AUD: The Aussie dollar climbed 1.3% to 0.689, a level last seen since February 2023. Better-than-expected additional employment in Australia at 75.9k compared to consensus 15.0k proved labour market remained tight amidst high inflation environments. This could further pressure the RBA to increase its cash rate further in July’s meeting.

KRW: The Korean Won appreciated 0.2% to 1,280. In spite of the elevated interest rate and softer activities in manufacturing sector, South Korea’s unemployment rate hit record low of 2.5%, supported by persistent recovery in services sector.

MYR: Post US Fed meeting, Ringgit was on the back foot and reached as weak as 4.637 on the expectations of more rate hike in the US. But the currency managed to cut some losses and ended the day at 4.626, 0.1% weaker compared to the previous session.
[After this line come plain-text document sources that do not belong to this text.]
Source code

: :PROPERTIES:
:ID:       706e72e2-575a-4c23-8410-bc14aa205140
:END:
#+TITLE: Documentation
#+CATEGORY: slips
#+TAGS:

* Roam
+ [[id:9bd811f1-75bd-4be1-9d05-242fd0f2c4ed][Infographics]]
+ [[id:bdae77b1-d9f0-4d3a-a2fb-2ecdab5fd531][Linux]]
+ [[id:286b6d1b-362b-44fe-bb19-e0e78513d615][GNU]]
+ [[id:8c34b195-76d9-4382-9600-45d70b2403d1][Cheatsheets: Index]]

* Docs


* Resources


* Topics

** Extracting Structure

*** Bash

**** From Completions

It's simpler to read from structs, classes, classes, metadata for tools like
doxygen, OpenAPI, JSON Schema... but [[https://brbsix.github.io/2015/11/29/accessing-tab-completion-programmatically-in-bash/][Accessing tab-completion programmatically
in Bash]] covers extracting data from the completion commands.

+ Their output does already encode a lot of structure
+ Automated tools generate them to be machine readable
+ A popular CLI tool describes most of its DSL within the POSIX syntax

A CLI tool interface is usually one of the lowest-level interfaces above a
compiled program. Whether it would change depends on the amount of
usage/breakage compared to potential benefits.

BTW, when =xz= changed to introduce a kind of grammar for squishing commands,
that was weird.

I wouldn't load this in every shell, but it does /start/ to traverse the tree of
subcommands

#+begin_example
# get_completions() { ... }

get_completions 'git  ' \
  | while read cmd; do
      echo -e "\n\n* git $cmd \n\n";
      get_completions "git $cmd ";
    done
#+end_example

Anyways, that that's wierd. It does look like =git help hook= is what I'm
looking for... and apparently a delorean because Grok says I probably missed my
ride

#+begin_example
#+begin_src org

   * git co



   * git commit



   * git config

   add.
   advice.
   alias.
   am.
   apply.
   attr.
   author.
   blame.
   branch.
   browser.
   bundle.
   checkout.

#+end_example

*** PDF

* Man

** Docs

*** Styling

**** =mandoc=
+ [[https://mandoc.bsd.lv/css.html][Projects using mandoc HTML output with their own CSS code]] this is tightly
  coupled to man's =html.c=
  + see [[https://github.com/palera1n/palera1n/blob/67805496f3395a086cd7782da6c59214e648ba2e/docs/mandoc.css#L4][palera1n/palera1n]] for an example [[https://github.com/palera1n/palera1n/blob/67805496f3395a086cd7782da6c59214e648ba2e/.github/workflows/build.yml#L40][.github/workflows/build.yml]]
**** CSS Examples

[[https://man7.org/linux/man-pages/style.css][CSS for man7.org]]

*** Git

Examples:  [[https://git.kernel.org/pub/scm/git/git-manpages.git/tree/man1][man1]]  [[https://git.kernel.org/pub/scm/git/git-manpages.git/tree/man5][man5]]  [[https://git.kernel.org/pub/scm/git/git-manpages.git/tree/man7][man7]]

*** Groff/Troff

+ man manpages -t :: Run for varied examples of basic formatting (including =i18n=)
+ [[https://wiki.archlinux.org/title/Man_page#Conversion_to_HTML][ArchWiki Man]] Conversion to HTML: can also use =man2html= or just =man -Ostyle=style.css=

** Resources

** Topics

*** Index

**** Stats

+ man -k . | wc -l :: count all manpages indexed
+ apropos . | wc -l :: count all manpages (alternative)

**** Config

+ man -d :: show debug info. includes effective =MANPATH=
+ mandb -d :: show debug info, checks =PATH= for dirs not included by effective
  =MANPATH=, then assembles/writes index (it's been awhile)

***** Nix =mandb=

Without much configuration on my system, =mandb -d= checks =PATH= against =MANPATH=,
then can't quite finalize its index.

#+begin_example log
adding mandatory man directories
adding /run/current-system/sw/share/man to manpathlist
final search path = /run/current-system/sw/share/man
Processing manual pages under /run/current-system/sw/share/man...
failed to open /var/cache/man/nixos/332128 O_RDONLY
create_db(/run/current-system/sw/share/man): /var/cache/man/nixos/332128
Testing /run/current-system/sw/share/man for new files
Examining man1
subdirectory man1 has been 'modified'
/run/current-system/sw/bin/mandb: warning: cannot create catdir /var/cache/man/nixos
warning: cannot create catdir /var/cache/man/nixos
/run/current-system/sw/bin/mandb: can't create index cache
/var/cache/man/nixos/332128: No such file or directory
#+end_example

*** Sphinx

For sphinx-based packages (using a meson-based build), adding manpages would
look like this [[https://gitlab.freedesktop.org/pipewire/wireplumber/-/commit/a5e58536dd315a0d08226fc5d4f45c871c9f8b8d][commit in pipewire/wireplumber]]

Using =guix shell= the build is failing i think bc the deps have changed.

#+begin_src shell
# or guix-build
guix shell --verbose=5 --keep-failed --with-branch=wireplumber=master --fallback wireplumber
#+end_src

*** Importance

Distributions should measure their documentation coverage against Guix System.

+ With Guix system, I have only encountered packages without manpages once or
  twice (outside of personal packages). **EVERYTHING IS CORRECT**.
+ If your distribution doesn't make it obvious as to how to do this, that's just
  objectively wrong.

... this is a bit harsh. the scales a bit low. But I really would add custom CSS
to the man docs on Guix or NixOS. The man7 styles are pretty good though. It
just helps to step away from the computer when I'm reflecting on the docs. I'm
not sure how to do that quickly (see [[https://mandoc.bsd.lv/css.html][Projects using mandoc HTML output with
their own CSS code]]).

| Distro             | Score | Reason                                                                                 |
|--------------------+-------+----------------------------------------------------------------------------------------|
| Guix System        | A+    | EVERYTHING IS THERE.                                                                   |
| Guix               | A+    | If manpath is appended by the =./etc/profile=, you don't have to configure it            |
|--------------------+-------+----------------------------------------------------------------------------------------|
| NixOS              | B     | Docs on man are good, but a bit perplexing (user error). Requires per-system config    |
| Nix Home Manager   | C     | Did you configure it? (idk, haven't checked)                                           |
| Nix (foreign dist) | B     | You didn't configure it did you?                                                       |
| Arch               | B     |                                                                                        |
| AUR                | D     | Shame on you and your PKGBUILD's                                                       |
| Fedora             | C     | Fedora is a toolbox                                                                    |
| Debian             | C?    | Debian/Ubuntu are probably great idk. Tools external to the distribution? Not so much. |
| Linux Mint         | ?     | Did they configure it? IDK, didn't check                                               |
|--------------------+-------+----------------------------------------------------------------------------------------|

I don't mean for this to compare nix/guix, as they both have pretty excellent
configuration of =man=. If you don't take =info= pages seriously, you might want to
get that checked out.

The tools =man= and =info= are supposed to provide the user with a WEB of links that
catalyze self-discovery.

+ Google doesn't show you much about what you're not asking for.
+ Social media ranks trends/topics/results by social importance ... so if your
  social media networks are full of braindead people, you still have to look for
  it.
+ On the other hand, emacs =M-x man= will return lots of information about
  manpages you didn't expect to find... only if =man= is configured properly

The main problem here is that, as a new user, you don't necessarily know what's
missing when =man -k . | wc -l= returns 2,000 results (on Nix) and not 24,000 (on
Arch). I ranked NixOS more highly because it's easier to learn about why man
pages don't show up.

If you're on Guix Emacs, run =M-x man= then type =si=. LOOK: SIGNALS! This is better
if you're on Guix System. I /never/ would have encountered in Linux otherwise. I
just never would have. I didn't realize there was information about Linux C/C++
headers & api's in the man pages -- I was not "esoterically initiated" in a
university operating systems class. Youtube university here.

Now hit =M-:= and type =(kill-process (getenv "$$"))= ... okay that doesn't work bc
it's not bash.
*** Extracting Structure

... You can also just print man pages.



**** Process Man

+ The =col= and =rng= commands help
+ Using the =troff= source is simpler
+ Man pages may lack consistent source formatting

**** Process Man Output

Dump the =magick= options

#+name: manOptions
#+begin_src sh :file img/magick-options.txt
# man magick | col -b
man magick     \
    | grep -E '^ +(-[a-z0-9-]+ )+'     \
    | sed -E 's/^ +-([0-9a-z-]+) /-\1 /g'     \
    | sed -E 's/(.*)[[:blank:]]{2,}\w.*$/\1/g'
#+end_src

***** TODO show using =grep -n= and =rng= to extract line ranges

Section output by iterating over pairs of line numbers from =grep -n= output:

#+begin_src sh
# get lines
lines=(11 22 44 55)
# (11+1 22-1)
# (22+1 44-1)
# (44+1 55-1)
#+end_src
The way it is right now, the policy gap between the BNM and its US Fed counterpart may widen moving forward with BNM is seen to hold at 3.00%.

Other Markets

Gold: Gold climbed 0.8% to USD1,958/oz as the dollar fell.

Crude Oil: Improving China’s apparent oil demand which showed volume of processed oil and net import of refined petroleum oil rose by a double-digit growth of 17.1% y/y. Together with lower dollar, these supported oil prices as Brent jumped 3.4% to USD76 per barrel while WTI surged 3.4% to USD70 per barrel.

FBM KLCI: The FBM KLCI was down 0.3% to 1,382. Detailed transactions showed that foreign investors were the net sellers with RM56.6 million flow, respectively, while being offset by the net buying flow from local institutions and retailers with RM41.2 million and RM15.4 million flow.

US Equities: Wall Street closed higher as risk mode improved. The Dow Jones rose 1.3% to 34,408, but S&P500 rose 1.2% to 4,426, and Nasdaq gained 1.1% to 13,783.